[Exercise prompt] Reproduce each line below precisely. Drop the pictures.

Stored data entries
========================
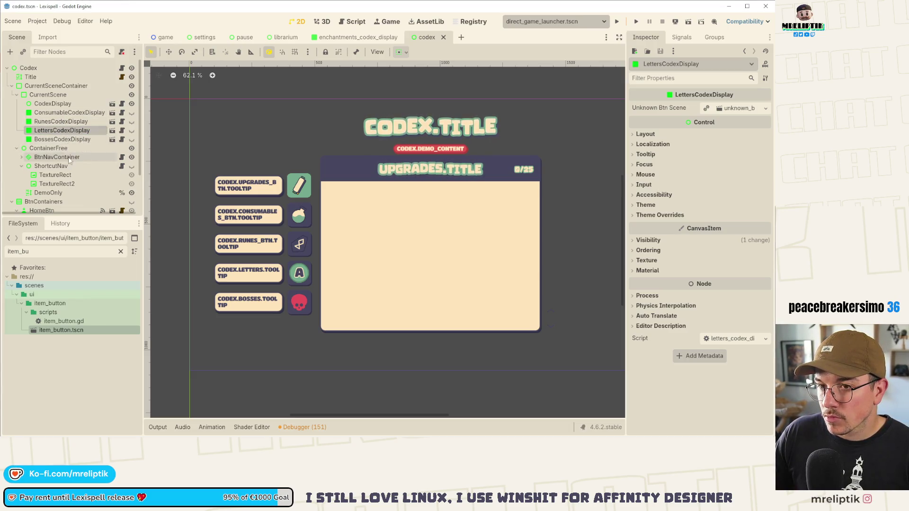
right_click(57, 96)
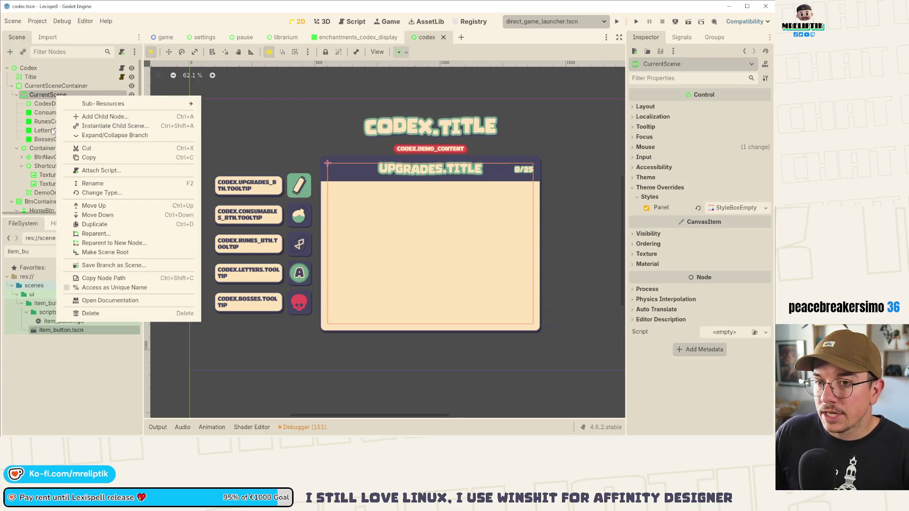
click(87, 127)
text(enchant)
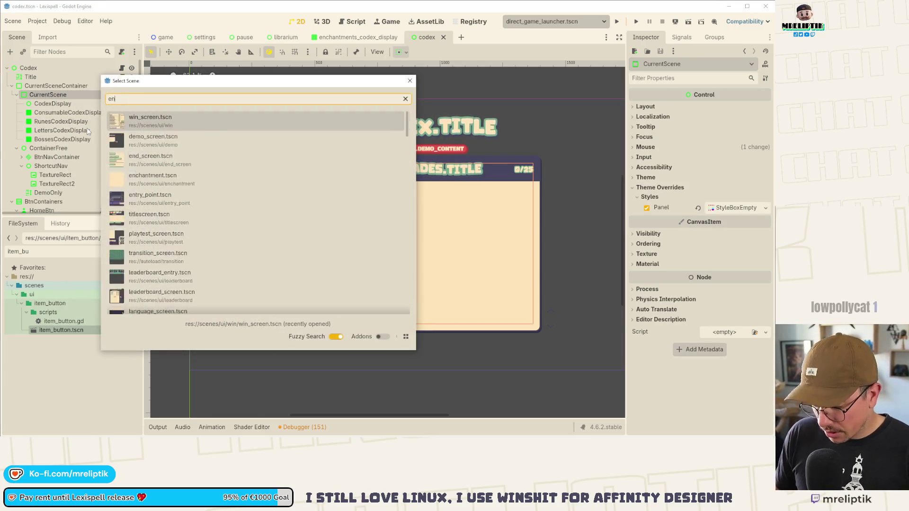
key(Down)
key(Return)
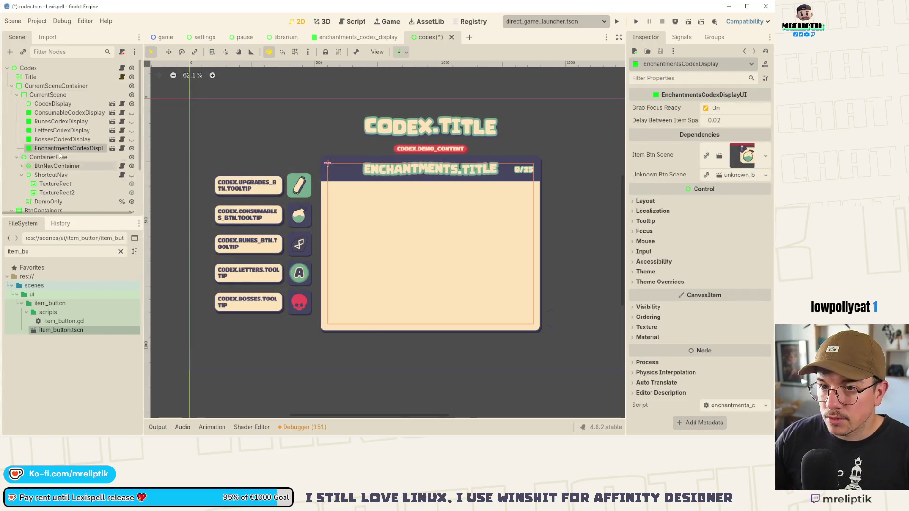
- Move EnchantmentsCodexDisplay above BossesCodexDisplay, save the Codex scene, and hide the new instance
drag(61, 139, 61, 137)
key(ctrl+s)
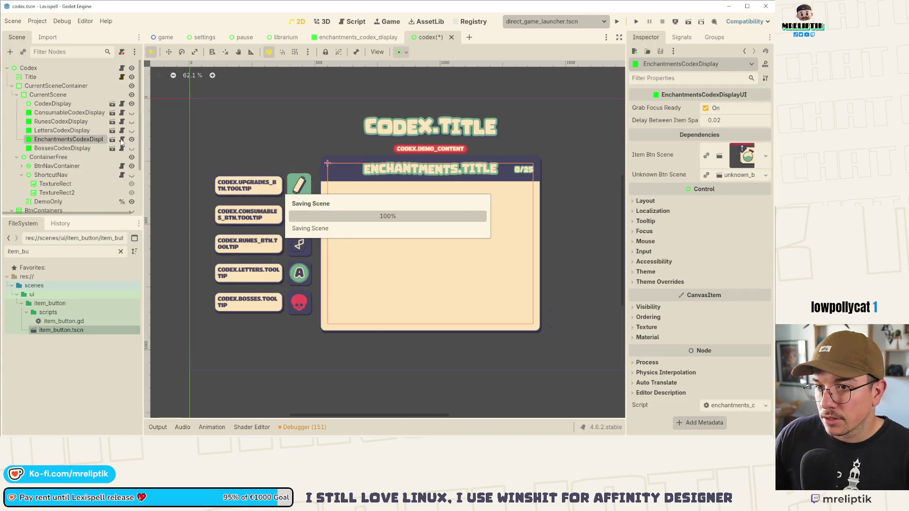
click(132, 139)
========================
[Answer space]
right_click(57, 96)
click(87, 127)
text(enchant)
key(Down)
key(Return)
- Move EnchantmentsCodexDisplay above BossesCodexDisplay, save the Codex scene, and hide the new instance
drag(61, 139, 61, 137)
key(ctrl+s)
click(132, 139)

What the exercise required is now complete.